OREANDA-NEWS. December 22, 2015. “At present, preventive maintenance schedules prescribed by manufacturers are not enough to help utilities avoid asset failures,” writes Badrinath Setlur. “In order to improve customer satisfaction, utility organizations need to work towards avoiding unexpected outages, managing asset risks and maintaining assets before failure strikes.” Excerpts:

“By applying predictive analytics to smart asset management, utilities can realize asset lifecycle cost reduction while improving the accuracy of their decision-making, allowing them to plan and prioritize maintenance activities.

Improve customer satisfaction and reliability of power: Customer satisfaction and power reliability are two important measures of a utility’s performance. Customers expect planned outages to be communicated in advance for the purposes of planning for electricity consumption. As a result, utilities also require proactive maintenance of assets prior to failure, so as to avoid penalties governed by strict outage regulations.

Prioritize maintenance activities and reduce TCO: By preventing key equipment failure, utilities can save a sizeable amount of money through predictive maintenance practices. Accurate modelling techniques utilize historical data from multiple sources, enabling the generation of predictions and risk scores. They also produce interpretable information to allow the understanding of implications of events, thereby enabling the right response to be implemented.

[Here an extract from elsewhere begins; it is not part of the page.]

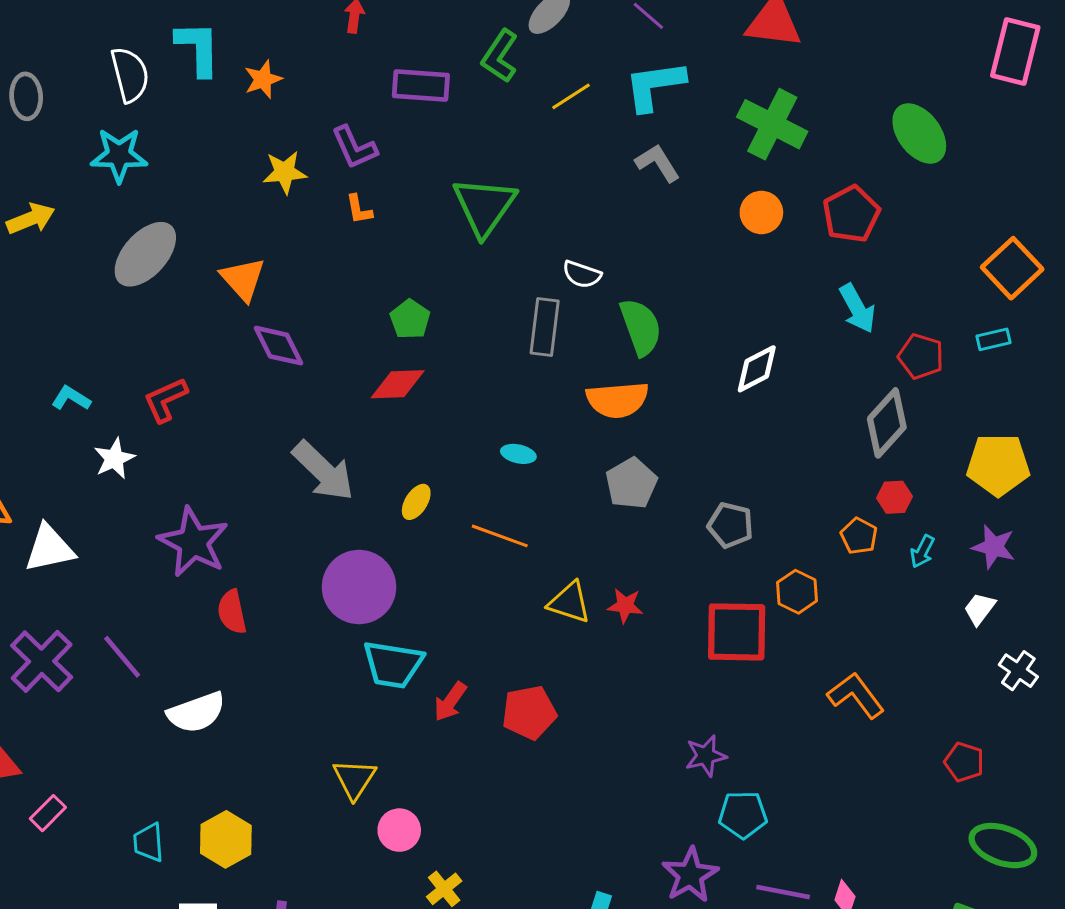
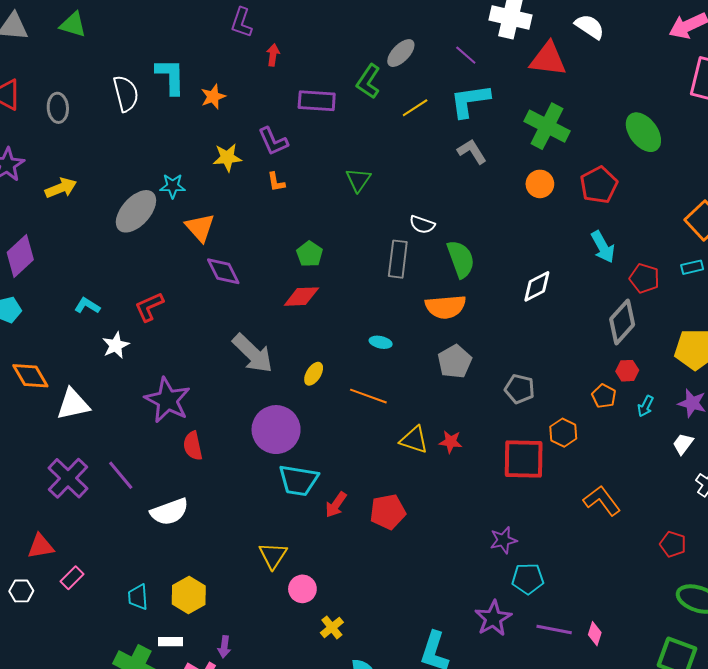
cyan star: (119, 155) -> (173, 186), moved, size x0.7
green triangle: (484, 206) -> (358, 180), size x0.6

Optimize field crews with better route planning: A comprehensive understanding of asset health can serve utilities well in terms of work planning, prioritization and scheduling. Unexpected equipment failure often requires reallocation of crews from other work locations to restore the outage, hiring of extra labor and often, an entire rescheduling of other planned maintenance activities. The percentage of work done in reactive activities can be effectively applied for predictive maintenance—improving crew response time and utilization, while also reducing total maintenance duration and asset downtime.

Improve overall safety and compliance: Predictive asset analytics proactively addresses potential safety risks by integrating data from multiple sources—SCADA (supervisory control and data acquisition), EAM-GIS (enterprise asset management—geographic information system), online monitoring systems, weather channels along with nonoperational data, and so on. They enable utilities to identify safety risks and deploy suitable operational actions to mitigate these risks in a shorter span of time.

Clearly define the immediate objectives of the solution; understand future business requirements; and assess the scalability prerequisites to support additional applications. It is imperative to improve business processes and upgrade IT infrastructure to support any analytics solution before it is deployed.

In order to mitigate the implementation risk for comprehensive end-to-end predictive solutions, an effective way is to harvest the best-in-class solution from multiple providers—data management, systems integration, analytics engines and operational technology integration.”